### READING PASSAGE
====

Brighton & Hove Hockey Club
- Full name: Brighton & Hove Hockey Club
- League: Men's England Hockey League Women's South League
- Founded: 1897
- Colors: Home strip: Shirts - Dark blue with red accents. Shorts / Skorts - dark blue. Socks - Red
- Home ground: Blatchington Mill

Personnel
- Chairman: Cameron Heath (President is Stewart Newton)
- Website: brightonandhovehockeyclub.net

= Brighton & Hove Hockey Club =

Field hockey club based in Brighton and Hove, England

Brighton & Hove Hockey Club is a field hockey club based in Brighton and Hove, England and is one of the biggest sports clubs in Sussex. The home ground is located at Blatchington Mill School and Sixth Form College, Hove.

The club has 10 men's sides, 8 women's sides, and various other sides. The men's 1st XI play in the England Hockey League after gaining promotion to the national league for the first time in 2013. The women's 1st XI play in the South League.

====

### TASK MATERIAL

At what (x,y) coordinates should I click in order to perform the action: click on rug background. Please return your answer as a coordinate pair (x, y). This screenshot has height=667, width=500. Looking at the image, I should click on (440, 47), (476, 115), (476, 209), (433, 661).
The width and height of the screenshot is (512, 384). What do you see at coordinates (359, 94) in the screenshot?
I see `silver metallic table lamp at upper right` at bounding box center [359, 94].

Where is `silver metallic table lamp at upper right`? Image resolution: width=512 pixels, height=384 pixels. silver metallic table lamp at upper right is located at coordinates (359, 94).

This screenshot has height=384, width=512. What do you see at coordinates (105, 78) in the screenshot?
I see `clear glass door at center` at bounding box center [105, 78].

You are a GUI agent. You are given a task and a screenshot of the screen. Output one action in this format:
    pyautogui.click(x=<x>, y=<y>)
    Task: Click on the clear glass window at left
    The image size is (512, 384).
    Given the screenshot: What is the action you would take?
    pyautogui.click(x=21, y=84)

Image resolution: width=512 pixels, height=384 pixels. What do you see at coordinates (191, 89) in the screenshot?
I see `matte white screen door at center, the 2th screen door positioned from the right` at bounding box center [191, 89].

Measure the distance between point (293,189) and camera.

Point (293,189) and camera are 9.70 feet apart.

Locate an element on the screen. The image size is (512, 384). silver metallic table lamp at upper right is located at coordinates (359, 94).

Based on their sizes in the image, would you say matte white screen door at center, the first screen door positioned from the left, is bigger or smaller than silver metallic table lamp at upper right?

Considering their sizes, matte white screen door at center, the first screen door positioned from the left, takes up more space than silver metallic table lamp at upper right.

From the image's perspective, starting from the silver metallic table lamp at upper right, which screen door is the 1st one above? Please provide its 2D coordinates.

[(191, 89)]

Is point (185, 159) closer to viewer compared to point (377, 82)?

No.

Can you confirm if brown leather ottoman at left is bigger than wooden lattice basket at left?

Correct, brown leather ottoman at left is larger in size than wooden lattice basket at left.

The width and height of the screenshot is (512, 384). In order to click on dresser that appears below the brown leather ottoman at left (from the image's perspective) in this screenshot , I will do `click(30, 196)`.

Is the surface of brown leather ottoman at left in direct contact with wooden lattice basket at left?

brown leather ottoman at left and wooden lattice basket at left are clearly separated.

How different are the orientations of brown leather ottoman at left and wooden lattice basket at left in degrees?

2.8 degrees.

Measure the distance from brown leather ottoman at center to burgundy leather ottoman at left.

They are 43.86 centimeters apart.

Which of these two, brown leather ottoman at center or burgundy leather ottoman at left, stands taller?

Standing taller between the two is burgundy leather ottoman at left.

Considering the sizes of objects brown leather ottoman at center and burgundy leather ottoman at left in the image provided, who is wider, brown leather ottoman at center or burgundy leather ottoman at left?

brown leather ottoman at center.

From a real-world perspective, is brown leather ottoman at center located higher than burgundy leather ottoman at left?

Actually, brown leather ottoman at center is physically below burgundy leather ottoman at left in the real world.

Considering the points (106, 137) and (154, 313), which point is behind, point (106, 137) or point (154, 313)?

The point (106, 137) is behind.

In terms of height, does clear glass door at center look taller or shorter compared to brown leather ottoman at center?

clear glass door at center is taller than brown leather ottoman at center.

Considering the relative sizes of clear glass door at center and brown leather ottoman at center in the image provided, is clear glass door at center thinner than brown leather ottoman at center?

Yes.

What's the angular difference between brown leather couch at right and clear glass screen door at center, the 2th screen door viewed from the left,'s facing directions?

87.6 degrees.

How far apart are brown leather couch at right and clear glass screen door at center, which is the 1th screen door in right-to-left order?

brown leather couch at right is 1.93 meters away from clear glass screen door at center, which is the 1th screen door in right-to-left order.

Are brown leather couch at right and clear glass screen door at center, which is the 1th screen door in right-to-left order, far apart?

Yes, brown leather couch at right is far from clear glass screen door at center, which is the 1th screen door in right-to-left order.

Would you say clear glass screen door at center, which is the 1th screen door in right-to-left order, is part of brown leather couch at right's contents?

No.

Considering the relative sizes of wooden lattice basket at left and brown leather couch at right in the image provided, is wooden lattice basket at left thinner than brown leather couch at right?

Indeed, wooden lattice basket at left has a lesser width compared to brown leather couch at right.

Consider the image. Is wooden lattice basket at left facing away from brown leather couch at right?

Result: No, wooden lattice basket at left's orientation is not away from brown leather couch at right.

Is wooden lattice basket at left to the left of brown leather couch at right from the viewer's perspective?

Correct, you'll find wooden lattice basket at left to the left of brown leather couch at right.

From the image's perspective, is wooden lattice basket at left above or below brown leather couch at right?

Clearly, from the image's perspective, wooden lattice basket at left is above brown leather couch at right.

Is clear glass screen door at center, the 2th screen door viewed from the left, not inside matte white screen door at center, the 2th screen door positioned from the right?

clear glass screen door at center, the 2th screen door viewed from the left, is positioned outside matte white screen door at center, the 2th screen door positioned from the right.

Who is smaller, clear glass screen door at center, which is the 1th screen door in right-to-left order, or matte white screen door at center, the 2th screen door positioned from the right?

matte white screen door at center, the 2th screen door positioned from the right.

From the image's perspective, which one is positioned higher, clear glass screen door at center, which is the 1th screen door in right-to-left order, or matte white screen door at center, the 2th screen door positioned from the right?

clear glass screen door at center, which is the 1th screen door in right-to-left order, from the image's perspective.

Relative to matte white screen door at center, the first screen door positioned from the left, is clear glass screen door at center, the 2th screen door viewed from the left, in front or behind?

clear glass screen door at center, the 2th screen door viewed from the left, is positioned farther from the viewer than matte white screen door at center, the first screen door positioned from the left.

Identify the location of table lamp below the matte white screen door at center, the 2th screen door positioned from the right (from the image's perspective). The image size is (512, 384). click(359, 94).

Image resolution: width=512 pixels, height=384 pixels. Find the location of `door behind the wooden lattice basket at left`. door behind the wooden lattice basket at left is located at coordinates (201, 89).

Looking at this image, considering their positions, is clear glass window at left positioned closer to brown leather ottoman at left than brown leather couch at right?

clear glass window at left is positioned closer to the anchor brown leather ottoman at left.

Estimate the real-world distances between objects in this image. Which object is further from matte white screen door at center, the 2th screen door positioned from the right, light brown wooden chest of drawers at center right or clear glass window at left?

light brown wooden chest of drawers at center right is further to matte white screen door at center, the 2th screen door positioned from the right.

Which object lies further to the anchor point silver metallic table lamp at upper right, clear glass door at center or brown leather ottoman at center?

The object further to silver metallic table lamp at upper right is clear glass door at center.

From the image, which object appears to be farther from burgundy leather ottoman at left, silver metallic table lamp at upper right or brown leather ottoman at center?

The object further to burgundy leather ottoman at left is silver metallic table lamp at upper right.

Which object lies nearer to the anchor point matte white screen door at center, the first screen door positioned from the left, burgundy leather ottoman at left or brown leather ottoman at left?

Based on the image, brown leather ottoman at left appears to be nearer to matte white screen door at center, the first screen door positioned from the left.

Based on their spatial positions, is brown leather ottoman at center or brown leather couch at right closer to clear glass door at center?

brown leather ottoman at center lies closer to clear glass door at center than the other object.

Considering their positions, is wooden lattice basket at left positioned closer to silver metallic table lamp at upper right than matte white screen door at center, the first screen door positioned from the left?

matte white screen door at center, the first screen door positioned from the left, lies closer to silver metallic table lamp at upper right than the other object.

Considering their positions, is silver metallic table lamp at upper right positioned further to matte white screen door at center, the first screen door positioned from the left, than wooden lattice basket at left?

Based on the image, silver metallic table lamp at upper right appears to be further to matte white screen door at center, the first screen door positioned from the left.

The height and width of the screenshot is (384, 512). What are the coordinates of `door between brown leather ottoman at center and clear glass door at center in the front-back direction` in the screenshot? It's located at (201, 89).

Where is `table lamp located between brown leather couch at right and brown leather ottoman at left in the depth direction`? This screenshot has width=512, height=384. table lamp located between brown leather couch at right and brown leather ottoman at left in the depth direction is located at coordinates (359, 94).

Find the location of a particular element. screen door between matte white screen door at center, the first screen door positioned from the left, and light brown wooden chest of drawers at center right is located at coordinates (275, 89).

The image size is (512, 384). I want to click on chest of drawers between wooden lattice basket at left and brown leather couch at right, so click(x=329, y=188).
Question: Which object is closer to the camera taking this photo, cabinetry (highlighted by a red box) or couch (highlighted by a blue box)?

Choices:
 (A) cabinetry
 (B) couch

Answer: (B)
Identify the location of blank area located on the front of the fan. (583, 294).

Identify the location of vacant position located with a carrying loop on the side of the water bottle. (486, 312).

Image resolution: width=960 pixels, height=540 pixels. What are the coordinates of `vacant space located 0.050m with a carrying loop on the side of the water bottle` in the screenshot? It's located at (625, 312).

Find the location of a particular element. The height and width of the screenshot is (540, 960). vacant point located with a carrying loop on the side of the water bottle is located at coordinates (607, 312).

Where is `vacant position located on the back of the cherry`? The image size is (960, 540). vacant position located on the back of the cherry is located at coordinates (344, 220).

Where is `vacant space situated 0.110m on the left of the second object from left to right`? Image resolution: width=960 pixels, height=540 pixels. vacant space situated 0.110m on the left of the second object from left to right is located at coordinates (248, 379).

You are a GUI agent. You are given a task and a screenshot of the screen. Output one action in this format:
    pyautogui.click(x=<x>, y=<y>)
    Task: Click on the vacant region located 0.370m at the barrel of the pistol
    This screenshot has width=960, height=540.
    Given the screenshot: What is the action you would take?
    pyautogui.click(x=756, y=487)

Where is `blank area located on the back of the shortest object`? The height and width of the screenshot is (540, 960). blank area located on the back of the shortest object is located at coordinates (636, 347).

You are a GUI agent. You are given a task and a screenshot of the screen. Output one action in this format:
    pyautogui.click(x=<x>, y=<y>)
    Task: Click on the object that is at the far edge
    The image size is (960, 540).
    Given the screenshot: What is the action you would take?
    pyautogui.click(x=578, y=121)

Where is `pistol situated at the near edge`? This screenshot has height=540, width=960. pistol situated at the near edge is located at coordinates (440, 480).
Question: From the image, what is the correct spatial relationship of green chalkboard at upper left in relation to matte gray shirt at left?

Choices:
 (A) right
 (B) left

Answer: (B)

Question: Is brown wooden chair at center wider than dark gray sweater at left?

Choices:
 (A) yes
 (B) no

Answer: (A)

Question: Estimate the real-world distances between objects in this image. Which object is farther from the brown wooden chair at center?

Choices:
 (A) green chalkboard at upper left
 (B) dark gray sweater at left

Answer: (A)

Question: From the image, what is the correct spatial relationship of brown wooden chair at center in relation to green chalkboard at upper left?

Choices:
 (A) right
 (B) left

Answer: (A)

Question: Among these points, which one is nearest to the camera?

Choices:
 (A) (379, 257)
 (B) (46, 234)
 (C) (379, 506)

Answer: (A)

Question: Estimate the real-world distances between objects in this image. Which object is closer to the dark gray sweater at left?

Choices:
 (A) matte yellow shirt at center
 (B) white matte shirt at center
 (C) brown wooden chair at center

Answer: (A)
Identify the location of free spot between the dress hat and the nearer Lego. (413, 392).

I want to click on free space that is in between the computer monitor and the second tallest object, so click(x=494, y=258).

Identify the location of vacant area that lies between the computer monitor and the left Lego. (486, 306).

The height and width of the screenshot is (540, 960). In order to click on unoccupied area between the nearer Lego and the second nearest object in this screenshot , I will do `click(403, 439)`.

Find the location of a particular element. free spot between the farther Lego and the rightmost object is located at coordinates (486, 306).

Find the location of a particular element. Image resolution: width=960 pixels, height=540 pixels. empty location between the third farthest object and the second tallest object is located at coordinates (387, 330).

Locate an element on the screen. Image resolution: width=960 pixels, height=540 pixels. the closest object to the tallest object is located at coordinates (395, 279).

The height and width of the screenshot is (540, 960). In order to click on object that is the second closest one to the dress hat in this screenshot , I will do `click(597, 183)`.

====

### REQUEST 1
Copy the hockey club profile back out word for word, in full.
### REQUEST 2
Put the entries from their first line through the line holding "center [105, 78].", inclusive, into a Markdown table with columns Row and Line, dropping blank lines.

### COMPLETE RESPONSE 1
Brighton & Hove Hockey Club
- Full name: Brighton & Hove Hockey Club
- League: Men's England Hockey League Women's South League
- Founded: 1897
- Colors: Home strip: Shirts - Dark blue with red accents. Shorts / Skorts - dark blue. Socks - Red
- Home ground: Blatchington Mill

Personnel
- Chairman: Cameron Heath (President is Stewart Newton)
- Website: brightonandhovehockeyclub.net

= Brighton & Hove Hockey Club =

Field hockey club based in Brighton and Hove, England

Brighton & Hove Hockey Club is a field hockey club based in Brighton and Hove, England and is one of the biggest sports clubs in Sussex. The home ground is located at Blatchington Mill School and Sixth Form College, Hove.

The club has 10 men's sides, 8 women's sides, and various other sides. The men's 1st XI play in the England Hockey League after gaining promotion to the national league for the first time in 2013. The women's 1st XI play in the South League.

### COMPLETE RESPONSE 2
| Row | Line |
|---|---|
| 1 | At what (x,y) coordinates should I click in order to perform the action: click on rug background. Please return your answer as a coordinate pair (x, y). This screenshot has height=667, width=500. Looking at the image, I should click on (440, 47), (476, 115), (476, 209), (433, 661). |
| 2 | The width and height of the screenshot is (512, 384). What do you see at coordinates (359, 94) in the screenshot? |
| 3 | I see `silver metallic table lamp at upper right` at bounding box center [359, 94]. |
| 4 | Where is `silver metallic table lamp at upper right`? Image resolution: width=512 pixels, height=384 pixels. silver metallic table lamp at upper right is located at coordinates (359, 94). |
| 5 | This screenshot has height=384, width=512. What do you see at coordinates (105, 78) in the screenshot? |
| 6 | I see `clear glass door at center` at bounding box center [105, 78]. |